Il «due di briscola» che ciascuno di noi tiene in mano e che Dio chiama non deve spaventare. Anche se è l’unica briscola dobbiamo aver fiducia che insieme, solo insieme, si può vincere la partita. Nessuno ha le ricette per formare i preti di oggi e di domani. Il testo «Chiamati col due», affidato al cuore dei presbiteri e ai laici che operano insieme per la formazione dei giovani incamminati verso il ministero, è un tentativo che potrebbe essere fecondo se sposiamo la realtà e accogliamo la sfida sempre bella di amare i giovani che Dio ci dona. «Ai preti giovani – diceva il mio vecchio parroco – bisogna voler bene». E aveva ragione. In quell’espressione c’è una saggezza fatta di vicinanza, di condivisione nella preghiera, di compassione, anche di rimprovero se necessita, ma sempre nell’ottica di chi cammina insieme.

Sottolinea il domenicano Timothy Radcliffe : «Quando dovevo valutare i candidati all’Ordine, una delle domande che mi ponevo era: sono appassionati di qualcosa? Non ha importanza di cosa: potrebbe essere giustizia e pace, o lo studio, il lavoro pastorale, la poesia, la musica, magari anche le rubriche liturgiche, benché io trovi difficile immaginarlo. Ma deve esserci una passione profonda che è aperta alla fame di Dio» (Alla radice la libertà, pag. 49).

La Chiesa, oggi come ieri, ha bisogno di servi appassionati e affamati di Dio, umili e sobri, docili e miti, che provino a ricominciare ogni volta da se stessi, si aprano a quella Parola di Dio che parla anzitutto a noi, ci fa male dentro, ci chiede di cambiare e convertirci continuamente. C’è bisogno di preti che amino la gente come amano il Vangelo. Servono il più piccolo e il più anziano come servono il Corpo e Sangue di Cristo. Il Papa, parlando ai gesuiti dei Paesi Baltici così si è espresso: «Sono tre linguaggi che vanno tenuti insieme. Il giovane è chiamato a pensare quello che sente e fa, deve sentire quello che pensa e fa, deve fare quello che sente e pensa. La nostra è un’unità umana, e lì entra tutto, entra l’inquietudine per gli altri, il coinvolgimento».

Se i giovani che si preparano ad essere preti si lasciano coinvolgere, amare, appassionare, se usano tutti i linguaggi della mente, del cuore, del corpo, allora non avranno paura di «amare troppo».Che non significa essere «imprudenti», ma capaci di sciogliere il cuore.

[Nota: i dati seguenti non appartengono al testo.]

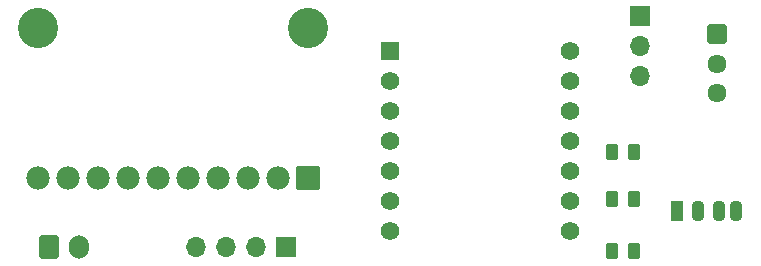
<source format=gbr>
%TF.GenerationSoftware,KiCad,Pcbnew,8.0.8*%
%TF.CreationDate,2025-05-04T21:19:18-07:00*%
%TF.ProjectId,ACL_Angle_Sensor,41434c5f-416e-4676-9c65-5f53656e736f,rev?*%
%TF.SameCoordinates,Original*%
%TF.FileFunction,Soldermask,Top*%
%TF.FilePolarity,Negative*%
%FSLAX46Y46*%
G04 Gerber Fmt 4.6, Leading zero omitted, Abs format (unit mm)*
G04 Created by KiCad (PCBNEW 8.0.8) date 2025-05-04 21:19:18*
%MOMM*%
%LPD*%
G01*
G04 APERTURE LIST*
G04 Aperture macros list*
%AMRoundRect*
0 Rectangle with rounded corners*
0 $1 Rounding radius*
0 $2 $3 $4 $5 $6 $7 $8 $9 X,Y pos of 4 corners*
0 Add a 4 corners polygon primitive as box body*
4,1,4,$2,$3,$4,$5,$6,$7,$8,$9,$2,$3,0*
0 Add four circle primitives for the rounded corners*
1,1,$1+$1,$2,$3*
1,1,$1+$1,$4,$5*
1,1,$1+$1,$6,$7*
1,1,$1+$1,$8,$9*
0 Add four rect primitives between the rounded corners*
20,1,$1+$1,$2,$3,$4,$5,0*
20,1,$1+$1,$4,$5,$6,$7,0*
20,1,$1+$1,$6,$7,$8,$9,0*
20,1,$1+$1,$8,$9,$2,$3,0*%
G04 Aperture macros list end*
%ADD10O,1.100000X1.800000*%
%ADD11R,1.100000X1.800000*%
%ADD12C,1.982000*%
%ADD13RoundRect,0.102000X-0.889000X-0.889000X0.889000X-0.889000X0.889000X0.889000X-0.889000X0.889000X0*%
%ADD14C,3.404000*%
%ADD15C,1.562000*%
%ADD16RoundRect,0.102000X-0.679000X-0.679000X0.679000X-0.679000X0.679000X0.679000X-0.679000X0.679000X0*%
%ADD17C,1.612000*%
%ADD18RoundRect,0.102000X-0.704000X0.704000X-0.704000X-0.704000X0.704000X-0.704000X0.704000X0.704000X0*%
%ADD19RoundRect,0.250000X-0.262500X-0.450000X0.262500X-0.450000X0.262500X0.450000X-0.262500X0.450000X0*%
%ADD20R,1.700000X1.700000*%
%ADD21O,1.700000X1.700000*%
%ADD22RoundRect,0.250000X-0.600000X-0.750000X0.600000X-0.750000X0.600000X0.750000X-0.600000X0.750000X0*%
%ADD23O,1.700000X2.000000*%
G04 APERTURE END LIST*
D10*
%TO.C,D1*%
X150190000Y-59500000D03*
X148690000Y-59500000D03*
X146940000Y-59500000D03*
D11*
X145190000Y-59500000D03*
%TD*%
D12*
%TO.C,U2*%
X101230000Y-56667500D03*
X98690000Y-56667500D03*
X96150000Y-56667500D03*
X93610000Y-56667500D03*
X91070000Y-56667500D03*
X103770000Y-56667500D03*
X106310000Y-56667500D03*
X108850000Y-56667500D03*
X111390000Y-56667500D03*
D13*
X113930000Y-56667500D03*
D14*
X91070000Y-43967500D03*
X113930000Y-43967500D03*
%TD*%
D15*
%TO.C,U1*%
X136120000Y-53563500D03*
X136120000Y-56103500D03*
X136120000Y-58643500D03*
X136120000Y-61183500D03*
X136120000Y-51023500D03*
X136120000Y-48483500D03*
X136120000Y-45943500D03*
X120880000Y-53563500D03*
X120880000Y-56103500D03*
X120880000Y-58643500D03*
X120880000Y-61183500D03*
X120880000Y-51023500D03*
X120880000Y-48483500D03*
D16*
X120880000Y-45943500D03*
%TD*%
D17*
%TO.C,SW1*%
X148500000Y-47000000D03*
D18*
X148500000Y-44500000D03*
D17*
X148500000Y-49500000D03*
%TD*%
D19*
%TO.C,R3*%
X139675000Y-62900000D03*
X141500000Y-62900000D03*
%TD*%
%TO.C,R2*%
X139675000Y-58500000D03*
X141500000Y-58500000D03*
%TD*%
%TO.C,R1*%
X139675000Y-54500000D03*
X141500000Y-54500000D03*
%TD*%
D20*
%TO.C,J2*%
X142000000Y-42960000D03*
D21*
X142000000Y-45500000D03*
X142000000Y-48040000D03*
%TD*%
%TO.C,J1*%
X104420000Y-62500000D03*
X106960000Y-62500000D03*
X109500000Y-62500000D03*
D20*
X112040000Y-62500000D03*
%TD*%
D22*
%TO.C,BT1*%
X92000000Y-62500000D03*
D23*
X94500000Y-62500000D03*
%TD*%
M02*

</source>
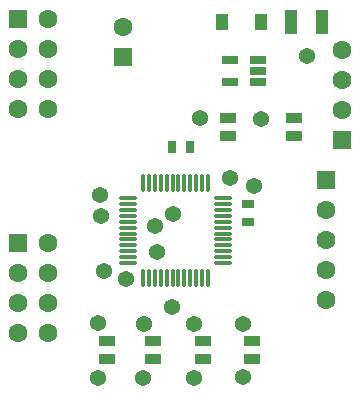
<source format=gts>
G04*
G04 #@! TF.GenerationSoftware,Altium Limited,Altium Designer,20.2.6 (244)*
G04*
G04 Layer_Color=8388736*
%FSLAX25Y25*%
%MOIN*%
G70*
G04*
G04 #@! TF.SameCoordinates,B2635FF8-235B-44FB-8225-BCA2550F652E*
G04*
G04*
G04 #@! TF.FilePolarity,Negative*
G04*
G01*
G75*
%ADD21R,0.04331X0.07874*%
%ADD22R,0.05315X0.03740*%
%ADD23O,0.06502X0.01384*%
%ADD24O,0.01384X0.06502*%
%ADD25R,0.05518X0.03156*%
%ADD26R,0.03983X0.05203*%
%ADD27R,0.03943X0.03156*%
%ADD28R,0.03156X0.03943*%
%ADD29R,0.06306X0.06306*%
%ADD30C,0.06306*%
%ADD31C,0.05400*%
D21*
X114132Y130000D02*
D03*
X124368D02*
D03*
D22*
X101000Y17747D02*
D03*
Y23653D02*
D03*
X84500Y17647D02*
D03*
Y23553D02*
D03*
X67900Y17647D02*
D03*
Y23553D02*
D03*
X52700Y17847D02*
D03*
Y23753D02*
D03*
X93000Y92047D02*
D03*
Y97953D02*
D03*
X115000Y92094D02*
D03*
Y98000D02*
D03*
D23*
X91347Y71327D02*
D03*
Y69358D02*
D03*
Y67390D02*
D03*
Y65421D02*
D03*
Y63453D02*
D03*
Y61484D02*
D03*
Y59516D02*
D03*
Y57547D02*
D03*
Y55579D02*
D03*
Y53610D02*
D03*
Y51642D02*
D03*
Y49673D02*
D03*
X59654D02*
D03*
Y51642D02*
D03*
Y53610D02*
D03*
Y55579D02*
D03*
Y57547D02*
D03*
Y59516D02*
D03*
Y61484D02*
D03*
Y63453D02*
D03*
Y65421D02*
D03*
Y67390D02*
D03*
Y69358D02*
D03*
Y71327D02*
D03*
D24*
X86327Y44654D02*
D03*
X84358D02*
D03*
X82390D02*
D03*
X80421D02*
D03*
X78453D02*
D03*
X76484D02*
D03*
X74516D02*
D03*
X72547D02*
D03*
X70579D02*
D03*
X68610D02*
D03*
X66642D02*
D03*
X64673D02*
D03*
Y76346D02*
D03*
X66642D02*
D03*
X68610D02*
D03*
X70579D02*
D03*
X72547D02*
D03*
X74516D02*
D03*
X76484D02*
D03*
X78453D02*
D03*
X80421D02*
D03*
X82390D02*
D03*
X84358D02*
D03*
X86327D02*
D03*
D25*
X102949Y110020D02*
D03*
Y113760D02*
D03*
Y117500D02*
D03*
X93500D02*
D03*
Y110020D02*
D03*
D26*
X104000Y130000D02*
D03*
X91126D02*
D03*
D27*
X99500Y63345D02*
D03*
Y69250D02*
D03*
D28*
X74297Y88250D02*
D03*
X80203D02*
D03*
D29*
X58100Y118400D02*
D03*
X23000Y131000D02*
D03*
Y56500D02*
D03*
X125750Y77500D02*
D03*
X130900Y90600D02*
D03*
D30*
X58100Y128400D02*
D03*
X33000Y101000D02*
D03*
X23000D02*
D03*
X33000Y111000D02*
D03*
X23000D02*
D03*
X33000Y121000D02*
D03*
X23000D02*
D03*
X33000Y131000D02*
D03*
Y26500D02*
D03*
X23000D02*
D03*
X33000Y36500D02*
D03*
X23000D02*
D03*
X33000Y46500D02*
D03*
X23000D02*
D03*
X33000Y56500D02*
D03*
X125750Y37500D02*
D03*
Y47500D02*
D03*
Y57500D02*
D03*
Y67500D02*
D03*
X130900Y120600D02*
D03*
Y110600D02*
D03*
Y100600D02*
D03*
D31*
X98100Y29200D02*
D03*
X81600D02*
D03*
X74200Y35000D02*
D03*
X74800Y66000D02*
D03*
X83500Y98000D02*
D03*
X59000Y44250D02*
D03*
X51600Y47100D02*
D03*
X50400Y72500D02*
D03*
X49800Y11300D02*
D03*
X69200Y53500D02*
D03*
X50600Y65400D02*
D03*
X93500Y78000D02*
D03*
X119250Y118750D02*
D03*
X64800Y11200D02*
D03*
X98100Y11700D02*
D03*
X49700Y29800D02*
D03*
X101500Y75500D02*
D03*
X65000Y29300D02*
D03*
X104000Y97750D02*
D03*
X68600Y62100D02*
D03*
X81700Y11200D02*
D03*
M02*

</source>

Permettere che gli altri ci avvicinino, entrino nella nostra vita e noi nella loro. Non per curiosare o rovistare. No. Ma per comunicare. Per annunciare un vangelo che non sfiora la nostra testa, ma bussa al cuore, cioè alle decisioni perché le reti ancora vengano lasciate, il banco delle imposte abbandonato e si possa seguire il Figlio di Dio con tutto noi stessi. La vocazione è chiamata alla santità, cioè a credere che tutta la nostra vita, se vuole, può ospitare il Signore. Servirlo. Esserne riflesso. Timido e reale. Con un cuore che batte. Una testa che progetta. Una fame di Lui che non si spegne. Anche se tra le mani abbiamo solo un due.